● **TASK ITEM**
The data below should be restated word for word, pictures omitted.

═════ LISTED RECORDS ═════

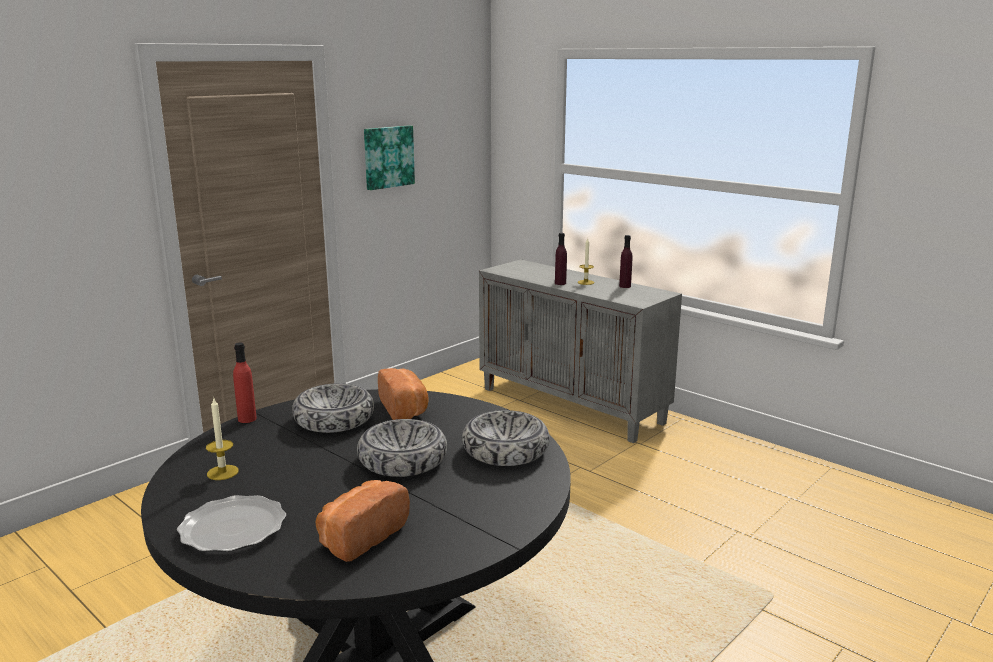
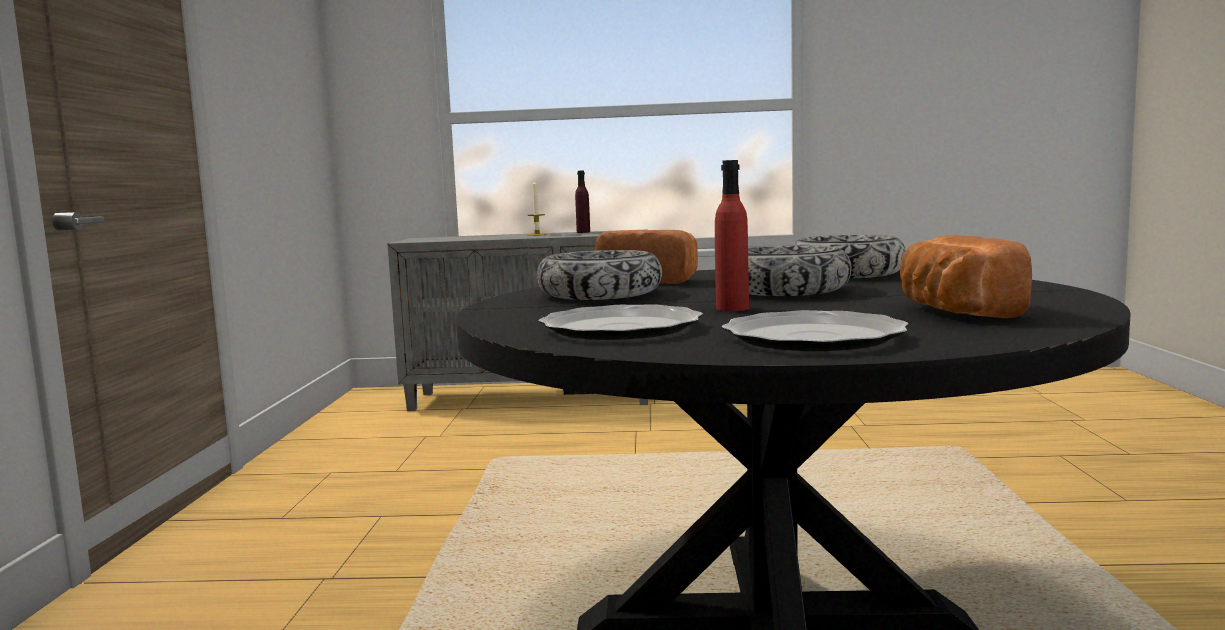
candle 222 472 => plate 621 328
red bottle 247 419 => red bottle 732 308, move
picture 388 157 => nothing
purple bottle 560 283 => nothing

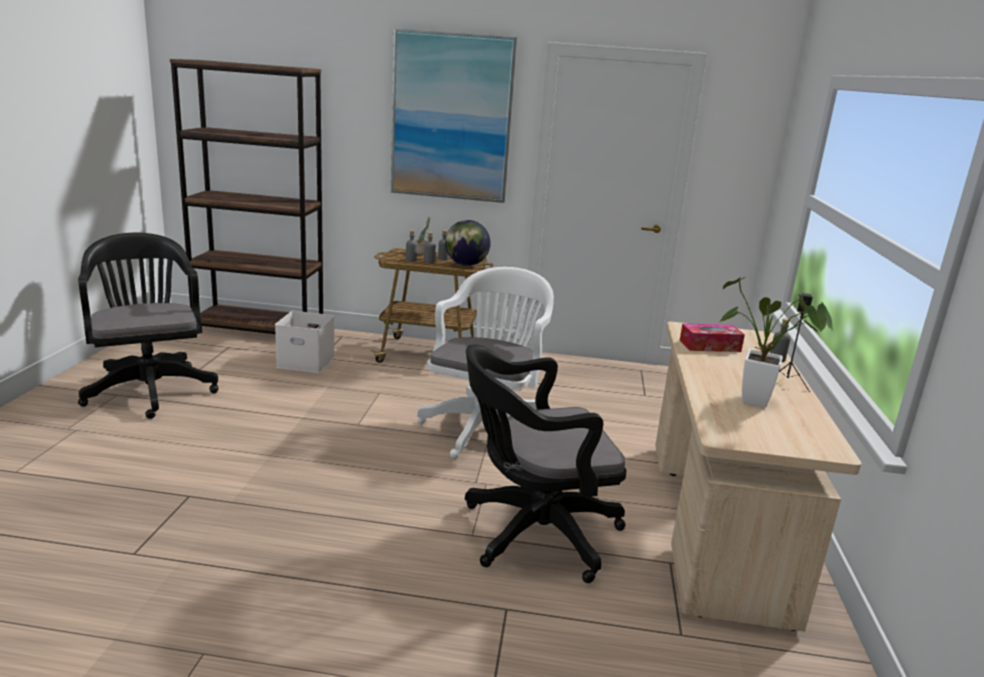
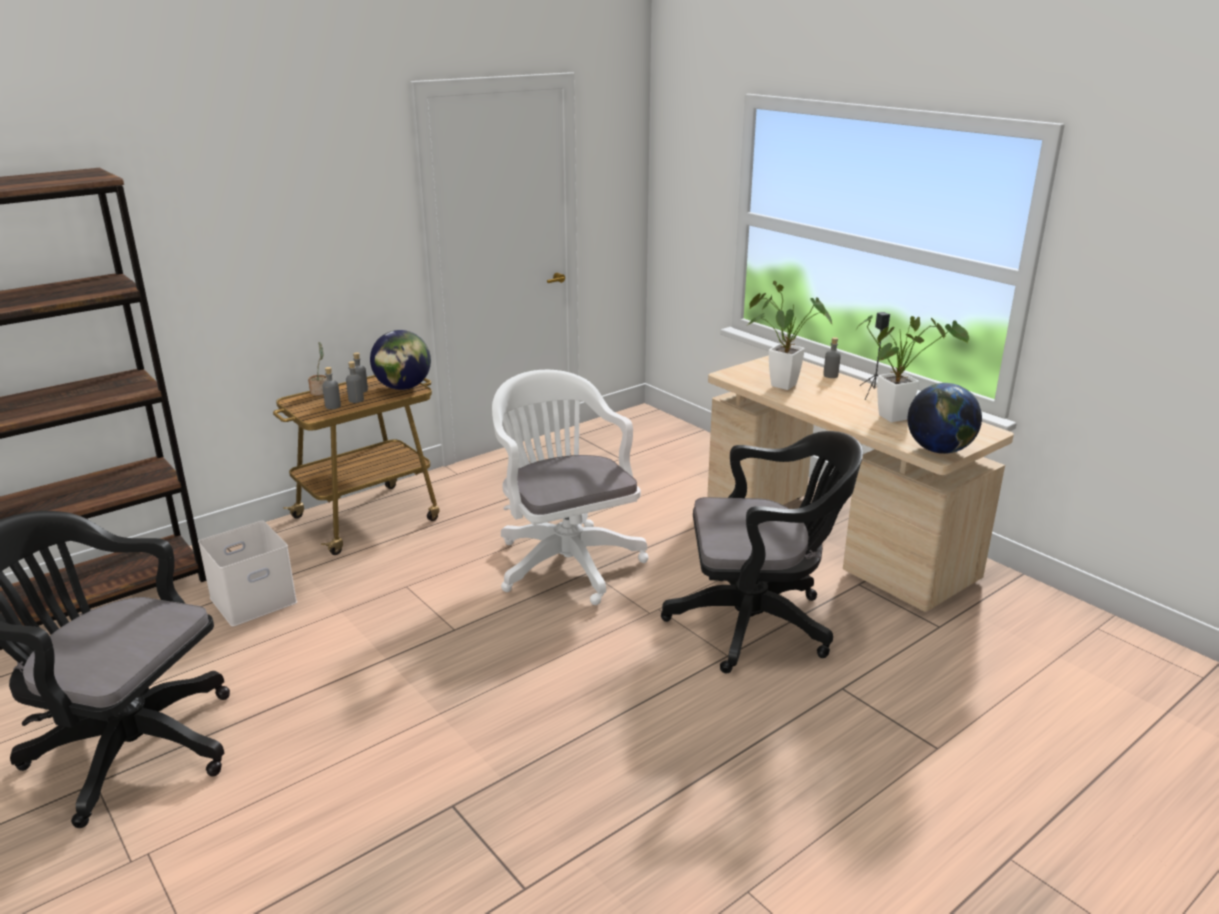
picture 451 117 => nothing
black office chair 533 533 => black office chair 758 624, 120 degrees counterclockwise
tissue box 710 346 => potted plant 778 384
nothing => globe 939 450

═════

● **YOUR SOLUTION**
candle 222 472 => plate 621 328
red bottle 247 419 => red bottle 732 308, move
picture 388 157 => nothing
purple bottle 560 283 => nothing

picture 451 117 => nothing
black office chair 533 533 => black office chair 758 624, 120 degrees counterclockwise
tissue box 710 346 => potted plant 778 384
nothing => globe 939 450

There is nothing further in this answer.